But, there’s a specific spot where Toronto’s lineup falters even further: the first inning. Toronto’s first frame failures rank even lower than their overall numbers, as the Jays have the third-fewest runs in the opening inning and third-worst OPS. The Jays have gone 21-straight games without scoring in the first inning, as of Friday.
What’s wrong in that first inning? And, more importantly, why is it happening?

What’s The Problem?

When you open up the hood, Toronto’s first-inning approach isn’t actually that bad — at least initially. The Jays have the eighth-lowest strikeout rate and an average walk rate in that opening frame. Even the team’s hard-hit rate sits about average in the opening inning.
Sure, hitting .200 overall in the first frame ain’t great. But the real issue here is a complete lack of power to start games.
There are 77 players who have at least 35 plate appearances in the first inning this year, including Vladimir Guerrero Jr., Bo Bichette, and George Springer. Not one of those Blue Jays has a home run in the opening frame. Between them, they’ve got just five extra-base hits. For context, there are 20 players alone who have 5+ XBH in the first inning. As a team, the Jays have just four homers in the first, third-fewest in MLB.
Across the league, the first inning is supposed to be the most homer-happy frame. MLB’s 232 first-inning homers are the most in any inning in baseball this year — only the third and sixth frames also have over 200 total. But for the Jays, it’s a blank spot.

Why Does Toronto Struggle In The First Inning?

The easy explanation here is personnel.
Bichette, Guerrero, and especially Springer have had lengthy cold stretches this season. Only Guerrero has been an above-average hitter of Toronto’s top three. So, when you have struggling hitters starting your lineup, the first inning can get ugly.
But, as I’m sure you know, Toronto has tried the lineup shuffle and that new order seemingly brought life to Toronto’s offence. But not in the first inning. Davis Schneider and Daulton Varsho, who the Jays have now pushed up into top spots in the batting order, have .177 and .125 batting averages in the opening inning, respectively.
I think there’s something more here and it focuses around game plan/preparation. Let’s make this clear: I am not a hitting coach or a professional baseball strategist — I don’t throw around a ‘poor game plan’ claim lightly. But, there’s something so clearly off with Toronto’s top-of-the-order to open games. Something that gets corrected as games go on.
Bichette sees his OPS jump from .561 to 1.065 the second time he sees a pitcher this year.

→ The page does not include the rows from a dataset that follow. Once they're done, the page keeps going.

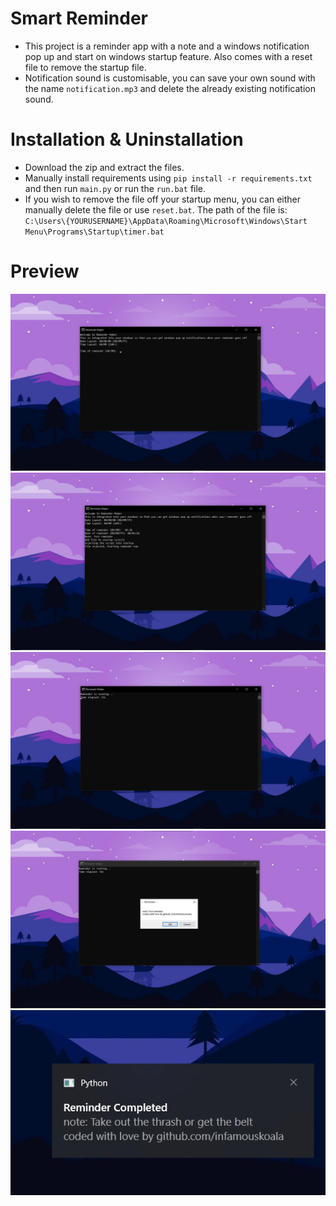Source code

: # Smart Reminder
- This project is a reminder app with a note and a windows notification pop up and start on windows startup feature. Also comes with a reset file to remove the startup file.
- Notification sound is customisable, you can save your own sound with the name `notification.mp3` and delete the already existing notification sound.

# Installation & Uninstallation
- Download the zip and extract the files.
- Manually install requirements using `pip install -r requirements.txt` and then run `main.py` or run the `run.bat` file.
- If you wish to remove the file off your startup menu, you can either manually delete the file or use `reset.bat`. The path of the file is: `C:\Users\{YOURUSERNAME}\AppData\Roaming\Microsoft\Windows\Start Menu\Programs\Startup\timer.bat`

# Preview
![image](img/image.png)
![Alt text](img/image2.png)
![Alt text](img/image-1.png)
![Alt text](img/image3.png)
![Alt text](img/preview.png)
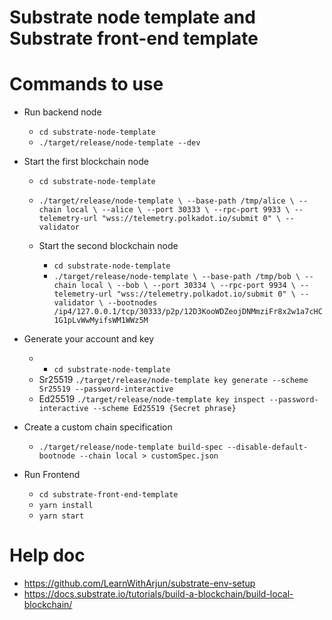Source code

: # Substrate node template and Substrate front-end template
# Commands to use
- Run backend node
  - `cd substrate-node-template`
  - `./target/release/node-template --dev`
- Start the first blockchain node
    - `cd substrate-node-template`
    - `./target/release/node-template \
  --base-path /tmp/alice \
  --chain local \
  --alice \
  --port 30333 \
  --rpc-port 9933 \
  --telemetry-url "wss://telemetry.polkadot.io/submit 0" \
  --validator`

  - Start the second blockchain node
    - `cd substrate-node-template`
    - `./target/release/node-template \
  --base-path /tmp/bob \
  --chain local \
  --bob \
  --port 30334 \
  --rpc-port 9934 \
  --telemetry-url "wss://telemetry.polkadot.io/submit 0" \
  --validator \
  --bootnodes /ip4/127.0.0.1/tcp/30333/p2p/12D3KooWDZeojDNMmziFr8x2w1a7cHC1G1pLvWwMyifsWM1WWz5M`

- Generate your account and key
  -  - `cd substrate-node-template`
    - Sr25519 `./target/release/node-template key generate --scheme Sr25519 --password-interactive`
    - Ed25519 `./target/release/node-template key inspect --password-interactive --scheme Ed25519 {Secret phrase}`

- Create a custom chain specification
  - `./target/release/node-template build-spec --disable-default-bootnode --chain local > customSpec.json`


- Run Frontend
  - `cd substrate-front-end-template`
  - `yarn install`
  - `yarn start`



# Help doc
- https://github.com/LearnWithArjun/substrate-env-setup
- https://docs.substrate.io/tutorials/build-a-blockchain/build-local-blockchain/
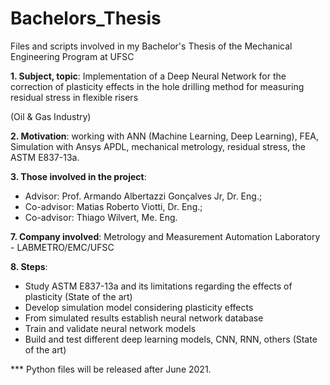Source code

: # Bachelors_Thesis
Files and scripts involved in my Bachelor's Thesis of the Mechanical Engineering Program at UFSC


**1. Subject, topic**: Implementation of a Deep Neural Network for the correction of plasticity effects in the hole drilling method for measuring residual stress in flexible risers

(Oil & Gas Industry)

**2. Motivation**: working with ANN (Machine Learning, Deep Learning), FEA, Simulation with Ansys APDL, mechanical metrology, residual stress, the ASTM E837-13a.

**3. Those involved in the project**: 
- Advisor:    Prof. Armando Albertazzi Gonçalves Jr, Dr. Eng.; 
- Co-advisor: Matias Roberto Viotti, Dr. Eng.; 
- Co-advisor: Thiago Wilvert, Me. Eng.

**7. Company involved**: Metrology and Measurement Automation Laboratory - LABMETRO/EMC/UFSC

**8. Steps**:
  - Study ASTM E837-13a and its limitations regarding the effects of plasticity (State of the art)
  - Develop simulation model considering plasticity effects
  - From simulated results establish neural network database
  - Train and validate neural network models 
  - Build and test different deep learning models, CNN, RNN, others (State of the art) 

*** Python files will be released after June 2021.



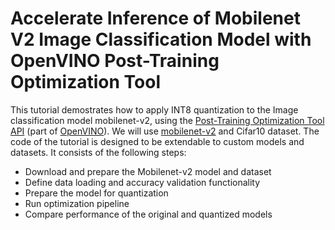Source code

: # Accelerate Inference of Mobilenet V2 Image Classification Model with OpenVINO Post-Training Optimization Tool 

This tutorial demostrates how to apply INT8 quantization to the
Image classification model mobilenet-v2, using the [Post-Training Optimization
Tool
API](https://docs.openvino.ai/latest/pot_compression_api_README.html)
(part of [OpenVINO](https://docs.openvino.ai/)). We will use [mobilenet-v2](https://pytorch.org/vision/stable/_modules/torchvision/models/mobilenetv2.html) and Cifar10 dataset.
The code of the tutorial is designed to be extendable to custom models and
datasets. It consists of the following steps:

- Download and prepare the Mobilenet-v2 model and dataset
- Define data loading and accuracy validation functionality
- Prepare the model for quantization
- Run optimization pipeline
- Compare performance of the original and quantized models
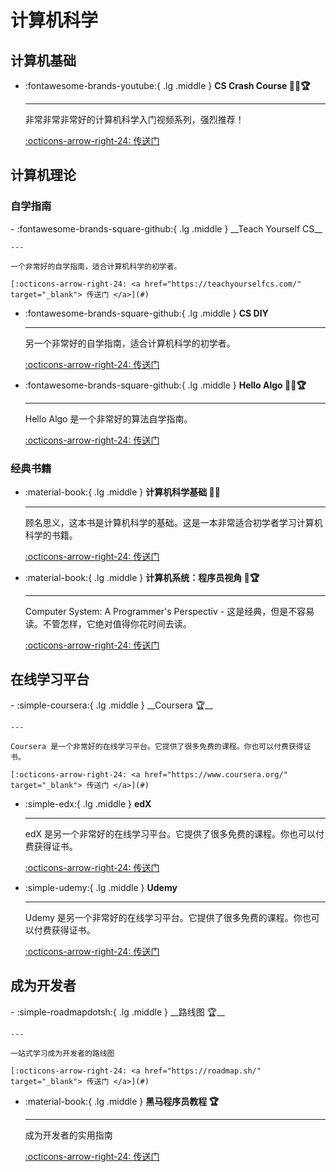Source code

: <!-- ---
comments: true
--- -->

# 计算机科学

## 计算机基础

<div class="grid cards" markdown>

-   :fontawesome-brands-youtube:{ .lg .middle } __CS Crash Course 🎯✅🏆__

    ---

    非常非常非常好的计算机科学入门视频系列，强烈推荐！

    [:octicons-arrow-right-24: <a href="https://www.youtube.com/watch?v=O5nskjZ_GoI&list=PLWKjhJtqVAbmfoj2Th9fvxhHIeqFO7wOy" target="_blank"> 传送门 </a>](#)

</div>

## 计算机理论

### 自学指南

<div class="grid cards" markdown>
-   :fontawesome-brands-square-github:{ .lg .middle } __Teach Yourself CS__

    ---

    一个非常好的自学指南，适合计算机科学的初学者。

    [:octicons-arrow-right-24: <a href="https://teachyourselfcs.com/" target="_blank"> 传送门 </a>](#)

-   :fontawesome-brands-square-github:{ .lg .middle } __CS DIY__

    ---

    另一个非常好的自学指南，适合计算机科学的初学者。

    [:octicons-arrow-right-24: <a href="https://csdiy.wiki/" target="_blank"> 传送门 </a>](#)

-   :fontawesome-brands-square-github:{ .lg .middle } __Hello Algo 🎯✅🏆__

    ---

    Hello Algo 是一个非常好的算法自学指南。

    [:octicons-arrow-right-24: <a href="https://www.hello-algo.com/" target="_blank"> 传送门 </a>](#)

</div>

### 经典书籍
<div class="grid cards" markdown>

-   :material-book:{ .lg .middle } __计算机科学基础 🎯✅__

    ---

    顾名思义，这本书是计算机科学的基础。这是一本非常适合初学者学习计算机科学的书籍。

    [:octicons-arrow-right-24: <a href="https://github.com/acmbpdc/openlib.cs" target="_blank"> 传送门 </a>](#)

-  :material-book:{ .lg .middle } __计算机系统：程序员视角 🎯🏆__

    ---

    Computer System: A Programmer's Perspectiv - 这是经典，但是不容易读。不管怎样，它绝对值得你花时间去读。

    [:octicons-arrow-right-24: <a href="https://github.com/iWangMu/Book-CSAPP/blob/master/_Attachments/Computer_Systems_A_Programmers_Perspective(3rd).pdf" target="_blank"> 传送门 </a>](#)

</div>

## 在线学习平台

<div class="grid cards" markdown>
-  :simple-coursera:{ .lg .middle } __Coursera 🏆__

    ---

    Coursera 是一个非常好的在线学习平台。它提供了很多免费的课程。你也可以付费获得证书。

    [:octicons-arrow-right-24: <a href="https://www.coursera.org/" target="_blank"> 传送门 </a>](#)


- :simple-edx:{ .lg .middle } __edX__

    ---

    edX 是另一个非常好的在线学习平台。它提供了很多免费的课程。你也可以付费获得证书。

    [:octicons-arrow-right-24: <a href="https://www.edx.org/" target="_blank"> 传送门 </a>](#)


- :simple-udemy:{ .lg .middle } __Udemy__

    ---

    Udemy 是另一个非常好的在线学习平台。它提供了很多免费的课程。你也可以付费获得证书。

    [:octicons-arrow-right-24: <a href="https://www.udemy.com/" target="_blank"> 传送门 </a>](#)

</div>

## 成为开发者

<div class="grid cards" markdown>
-   :simple-roadmapdotsh:{ .lg .middle } __路线图 🏆__

    ---

    一站式学习成为开发者的路线图

    [:octicons-arrow-right-24: <a href="https://roadmap.sh/" target="_blank"> 传送门 </a>](#)

-  :material-book:{ .lg .middle } __黑马程序员教程 🏆__

    ---

    成为开发者的实用指南

    [:octicons-arrow-right-24: <a href="https://book.itheima.net/" target="_blank"> 传送门 </a>](#)

</div>
  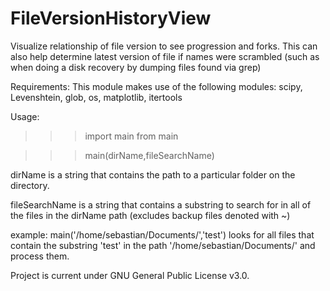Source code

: # FileVersionHistoryView

Visualize relationship of file version to see progression and forks. This can also help determine latest version of file if names were scrambled (such as when doing a disk recovery by dumping files found via grep)

Requirements:
This module makes use of the following modules: scipy, Levenshtein, glob, os, matplotlib, itertools

Usage:
>>>import main from main

>>>main(dirName,fileSearchName)

dirName is a string that contains the path to a particular folder on the directory. 

fileSearchName is a string that contains a substring to search for in all of the files in the dirName path (excludes backup files denoted with ~)

example:
main('/home/sebastian/Documents/','test')
looks for all files that contain the substring 'test' in the path '/home/sebastian/Documents/' and process them.

Project is current under GNU General Public License v3.0.
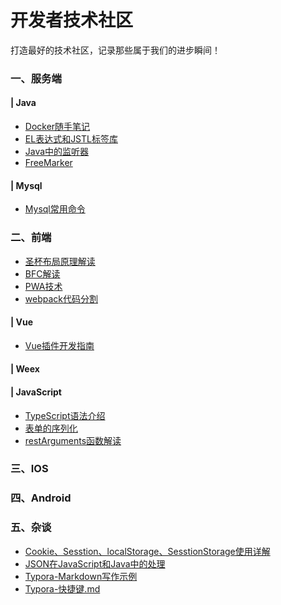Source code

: # 开发者技术社区

打造最好的技术社区，记录那些属于我们的进步瞬间！

### 一、服务端

#### | Java

- [Docker随手笔记](https://github.com/full-stack-developer-paradise/full-stack-developer-paradise.github.io/blob/master/_server/2019-08-19-Docker%E5%AD%A6%E4%B9%A0%E7%AC%94%E8%AE%B0.md)
- [EL表达式和JSTL标签库](https://github.com/full-stack-developer-paradise/full-stack-developer-paradise.github.io/blob/master/_posts/2019-08-20-Java%E4%B8%ADEL%E8%A1%A8%E8%BE%BE%E5%BC%8F%E4%BB%A5%E5%8F%8AJSTL.md)
- [Java中的监听器](https://github.com/full-stack-developer-paradise/full-stack-developer-paradise.github.io/blob/master/_posts/2019-08-22-%E7%9B%91%E5%90%AC%E5%99%A8.md)
- [FreeMarker](https://github.com/full-stack-developer-paradise/full-stack-developer-paradise.github.io/blob/master/_posts/2019-09-03-Freemarker.md)

#### | Mysql

- [Mysql常用命令]()


### 二、前端

* [圣杯布局原理解读](https://github.com/full-stack-developer-paradise/full-stack-developer-paradise.github.io/blob/master/_posts/2019-08-15-%E5%9C%A3%E6%9D%AF%E5%B8%83%E5%B1%80%E5%8E%9F%E7%90%86.md)
* [BFC解读](https://github.com/full-stack-developer-paradise/full-stack-developer-paradise.github.io/blob/master/_posts/2019-08-16-%E8%A7%A3%E8%AF%BBBFC.md)
* [PWA技术](https://github.com/full-stack-developer-paradise/full-stack-developer-paradise.github.io/blob/master/_posts/2019-08-24-PWA.md)
* [webpack代码分割](https://github.com/full-stack-developer-paradise/full-stack-developer-paradise.github.io/blob/master/_posts/2019-08-26-webpack%E4%BB%A3%E7%A0%81%E5%88%86%E5%89%B2.md)

#### | Vue

* [Vue插件开发指南](https://github.com/fronted-knowledge-sharing/fronted-knowledge-sharing.github.io/blob/master/_posts/2019-07-23-Vue%E6%8F%92%E4%BB%B6%E5%BC%80%E5%8F%91.md)

#### | Weex

#### | JavaScript

* [TypeScript语法介绍](https://github.com/fronted-knowledge-sharing/fronted-knowledge-sharing.github.io/blob/master/_posts/2019-07-23-TypeScript%E8%AF%AD%E6%B3%95%E4%BB%8B%E7%BB%8D.md)
* [表单的序列化](https://github.com/fronted-knowledge-sharing/fronted-knowledge-sharing.github.io/blob/master/_posts/2019-07-29-%E8%A1%A8%E5%8D%95%E6%95%B0%E6%8D%AE%E5%BA%8F%E5%88%97%E5%8C%96.md)
* [restArguments函数解读](https://github.com/full-stack-developer-paradise/full-stack-developer-paradise.github.io/blob/master/_posts/2019-09-05-restArguments%E5%87%BD%E6%95%B0%E8%A7%A3%E8%AF%BB.md)

### 三、IOS

### 四、Android

### 五、杂谈

* [Cookie、Sesstion、localStorage、SesstionStorage使用详解](https://github.com/full-stack-developer-paradise/full-stack-developer-paradise.github.io/blob/master/_posts/2019-08-20-Cookie%E3%80%81Sesstion%E5%92%8C%E6%9C%AC%E5%9C%B0%E7%BC%93%E5%AD%98.md)
* [JSON在JavaScript和Java中的处理](https://github.com/full-stack-developer-paradise/full-stack-developer-paradise.github.io/blob/master/_posts/2019-08-20-JSON.md)
* [Typora-Markdown写作示例](https://github.com/full-stack-developer-paradise/full-stack-developer-paradise.github.io/blob/master/_server/2019-08-27-Typora-Markdown%E5%86%99%E4%BD%9C%E7%A4%BA%E4%BE%8B.md)
* [Typora-快捷键.md](https://github.com/full-stack-developer-paradise/full-stack-developer-paradise.github.io/blob/master/_server/2019-08-27-Typora-%E5%BF%AB%E6%8D%B7%E9%94%AE.md)

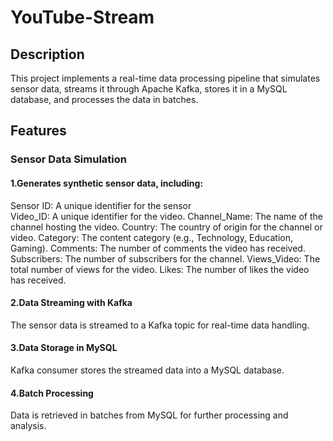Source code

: # YouTube-Stream
## Description
This project implements a real-time data processing pipeline that simulates sensor data, streams it through Apache Kafka, stores it in a MySQL database, and processes the data in batches.
## Features
### Sensor Data Simulation
#### 1.Generates synthetic sensor data, including:
<div>Sensor ID: A unique identifier for the sensor</div>
Video_ID: A unique identifier for the video.
Channel_Name: The name of the channel hosting the video.
Country: The country of origin for the channel or video.
Category: The content category (e.g., Technology, Education, Gaming).
Comments: The number of comments the video has received.
Subscribers: The number of subscribers for the channel.
Views_Video: The total number of views for the video.
Likes: The number of likes the video has received.
  
#### 2.Data Streaming with Kafka
The sensor data is streamed to a Kafka topic for real-time data handling.

#### 3.Data Storage in MySQL
Kafka consumer stores the streamed data into a MySQL database.

#### 4.Batch Processing
Data is retrieved in batches from MySQL for further processing and analysis.
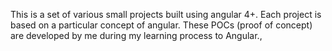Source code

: This is a set of various small projects built using angular 4+. Each project is based on a particular concept of angular.
These POCs (proof of concept) are developed by me during my learning process to Angular.,
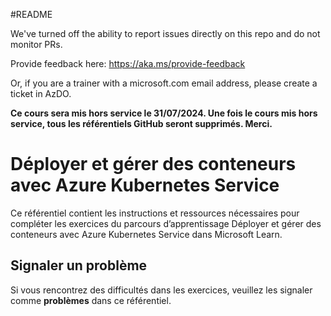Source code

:#README

We've turned off the ability to report issues directly on this repo and do not monitor PRs.

Provide feedback here: https://aka.ms/provide-feedback

Or, if you are a trainer with a microsoft.com email address, please create a ticket in AzDO.

**Ce cours sera mis hors service le **31/07/2024**.  Une fois le cours mis hors service, tous les référentiels GitHub seront supprimés. Merci.**

# Déployer et gérer des conteneurs avec Azure Kubernetes Service

Ce référentiel contient les instructions et ressources nécessaires pour compléter les exercices du parcours d’apprentissage Déployer et gérer des conteneurs avec Azure Kubernetes Service dans Microsoft Learn.
## Signaler un problème
Si vous rencontrez des difficultés dans les exercices, veuillez les signaler comme **problèmes** dans ce référentiel.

Guerrero’s goes from .686 to .961 and Springer’s .561 to .931. As a team, Toronto’s OPS against a pitcher the first time is .689 and the second is .749.
It’s common that a batter performs better the more he sees a pitcher in a given game — it’s the reason teams are so reluctant to let starters face a lineup for the third time these days. But, the rest of the league doesn’t struggle nearly as much as the Jays in these first at-bats.
I wish I had the solution or an easy fix, but it seems like the Jays are being beaten in that first inning before games even start. The first few batters step up to the box only to perform like some of the worst hitters in baseball. The Jays can’t keep ‘feeling out’ new starters and taking advantage the second time through. A new plan is needed, because it will be hard to turn the Blue Jays’ offense around without figuring out the first inning follies.